Inprova Group operates in both the public and private sector and both markets are showing similar characteristics. Economic and political uncertainly is making customers more cautious about committing to projects, whilst they try to understand the impact that factors such as Brexit will have on their organisations.
So, timing is a real challenge for us as often our customers are unsure themselves on their business plans. We try to mitigate this by being flexible and responsive as our customers’ needs change.
What business-friendly policies do we want the next government to undertake to improve the environment for UK corporates?
Often the government focuses on the headline rate of corporation tax. Inprova Group is a service business; three quarter of our overheads are payroll costs and having more advanced tax relief on training and development costs (similar to those for R&D tax credits) would allow for greater investment in human capital and thus drive growth.
Which capex projects will you be focusing on in 2017, and how will these be financed?

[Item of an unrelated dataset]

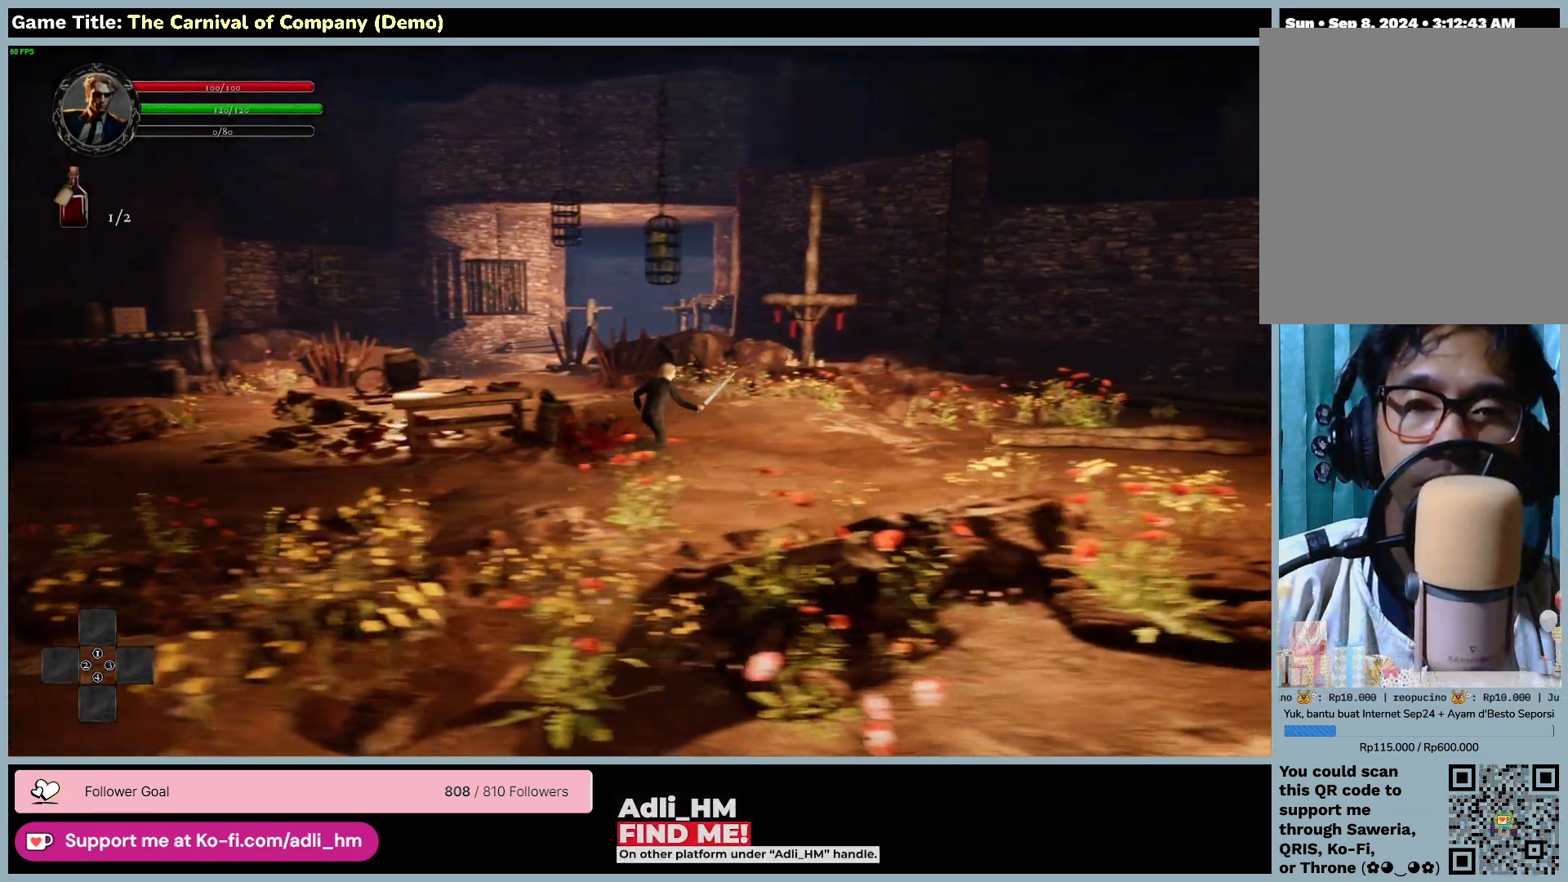
{"keys": ["d"], "mouse": [], "events": []}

Technology will be a major area of investment, in particular systems that understand buying patterns and predictive analytics, so we can provide customers with insight into their organisations’ spend patterns.
We’ll be financing tech projects with our own cash reserves. Where you are doing things that are really new, such as prediction analytics, it’s often difficult to get loans so we took the decision to finance this ourselves.
How do you expect the balance of your role to change in the coming year; between compliance and forward-looking/strategic? And why?
The balance of an FD’s role should be 80% looking forward and 20% compliance. Increasingly, software systems are delivering compliance so human intervention isn’t needed so much. If the transactional side of things is all an FD does then he or she will be out of a job quickly.
In the past finance directors have told a business what their historical results were. But telling business leaders what’s going to happen in the future is now much more important. People will pay a massive premium to find out what’s happening tomorrow.
Advice for other FDs for the coming year?
Historically, finance has been viewed as a compliance and control function and if that is all it delivers, then it will become obsolete. Moving forward, finance must enhance strategic decision making by using the unique vantage point and data it holds. Having an opinion is also important. Not everybody will like your opinion, but the FD needs to be heard and that’s about speaking a language that will grab people’s attention.